Depuis Lubumbashi, la Fondation Katangaise s’est déchargé sur le ministre Didier Budimbu après son discours identitaire et clivant, invitant les autorités compétentes à réagir le plus rapidement pour prévenir étouffer cette poussée xénophobe dans l’œuf.
Sur son compte twitter, Olivier Kamitatu, porte-parole de Moïse Katumbi, a remis une couche à la vague d’indignation : «Honte à ceux qui, pour cacher leur mauvais bilan, réveillent les bas instincts du vieil homme qui sommeille en chacun. Aujourd’hui en RDC, le racisme porte le nom et le visage hideux d’un régime qui garde silence et cautionne le discours haineux et discriminatoire de ses ministres».

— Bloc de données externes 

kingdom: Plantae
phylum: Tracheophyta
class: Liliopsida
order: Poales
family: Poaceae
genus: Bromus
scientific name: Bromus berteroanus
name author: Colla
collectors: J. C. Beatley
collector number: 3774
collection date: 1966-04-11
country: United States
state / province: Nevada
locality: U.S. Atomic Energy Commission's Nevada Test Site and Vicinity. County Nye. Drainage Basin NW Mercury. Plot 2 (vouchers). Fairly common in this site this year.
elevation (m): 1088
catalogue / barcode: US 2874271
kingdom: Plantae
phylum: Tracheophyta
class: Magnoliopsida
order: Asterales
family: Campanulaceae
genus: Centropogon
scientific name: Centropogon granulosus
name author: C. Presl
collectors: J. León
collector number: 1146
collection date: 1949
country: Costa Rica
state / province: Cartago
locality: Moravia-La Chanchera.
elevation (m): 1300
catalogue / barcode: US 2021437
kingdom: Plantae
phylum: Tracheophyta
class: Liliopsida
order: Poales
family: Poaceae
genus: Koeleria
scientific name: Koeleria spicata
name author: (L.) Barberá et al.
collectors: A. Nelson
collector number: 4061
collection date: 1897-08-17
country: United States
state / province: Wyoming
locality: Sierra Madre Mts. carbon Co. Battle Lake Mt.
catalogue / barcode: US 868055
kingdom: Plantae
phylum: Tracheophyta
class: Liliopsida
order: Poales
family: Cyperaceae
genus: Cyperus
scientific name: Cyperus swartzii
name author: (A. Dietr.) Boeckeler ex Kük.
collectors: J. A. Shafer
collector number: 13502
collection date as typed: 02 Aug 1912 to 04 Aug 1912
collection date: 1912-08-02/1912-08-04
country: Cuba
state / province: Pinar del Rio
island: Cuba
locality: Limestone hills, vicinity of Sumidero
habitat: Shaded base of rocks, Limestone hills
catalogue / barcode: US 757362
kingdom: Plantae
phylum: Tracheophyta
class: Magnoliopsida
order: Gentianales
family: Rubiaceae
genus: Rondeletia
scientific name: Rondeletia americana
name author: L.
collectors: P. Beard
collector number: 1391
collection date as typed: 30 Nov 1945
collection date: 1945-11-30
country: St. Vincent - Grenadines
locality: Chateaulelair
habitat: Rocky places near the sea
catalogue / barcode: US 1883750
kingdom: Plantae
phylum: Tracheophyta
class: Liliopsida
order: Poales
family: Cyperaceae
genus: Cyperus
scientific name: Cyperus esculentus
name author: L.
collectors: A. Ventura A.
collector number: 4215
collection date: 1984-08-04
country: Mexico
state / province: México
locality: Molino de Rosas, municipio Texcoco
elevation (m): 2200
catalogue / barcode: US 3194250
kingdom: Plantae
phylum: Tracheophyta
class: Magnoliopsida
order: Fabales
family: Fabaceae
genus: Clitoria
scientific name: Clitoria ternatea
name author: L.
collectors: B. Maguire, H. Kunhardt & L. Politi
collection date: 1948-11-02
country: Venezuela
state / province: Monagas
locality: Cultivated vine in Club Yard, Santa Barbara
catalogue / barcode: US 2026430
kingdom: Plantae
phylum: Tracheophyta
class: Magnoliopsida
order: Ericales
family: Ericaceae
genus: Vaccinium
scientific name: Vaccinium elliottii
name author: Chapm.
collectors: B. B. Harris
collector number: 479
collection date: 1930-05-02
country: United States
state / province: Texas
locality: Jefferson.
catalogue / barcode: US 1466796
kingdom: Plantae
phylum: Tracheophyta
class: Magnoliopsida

A tout prendre, les déclarations de Bussa et Budimbu énervent l’article 30 de la Constitution qui condamne fermement la xénophobie, le tribalisme, la haine ou l’aversion raciale. Elles vont également à l’encontre de l’’article 1er de l’Ordonnance-Loi 66-342 portant Répression du racisme et du tribalisme qui dispose : «Quiconque, soit par paroles, gestes, écrits, images ou emblèmes, soit par tout autre moyen, aura manifesté de l’aversion ou de la haine raciale, ethnique, tribale ou régionale, ou aura commis un acte de nature à provoquer celle aversion ou cette haine sera puni d’une servitude pénale d’un mois à deux ans et d’une amende de cinq cents à cent mille francs, ou d’une de ces peines seulement. Si l’infraction a été commise par un dépositaire de l’autorité qui est dans l’exercice de ses fonctions, la servitude pénale sera de six mois au moins et l’amende de cinq mille francs au moins».
A la justice de faire son travail pour remettre sur le droit chemin ces deux membres égarés du Gouvernement central.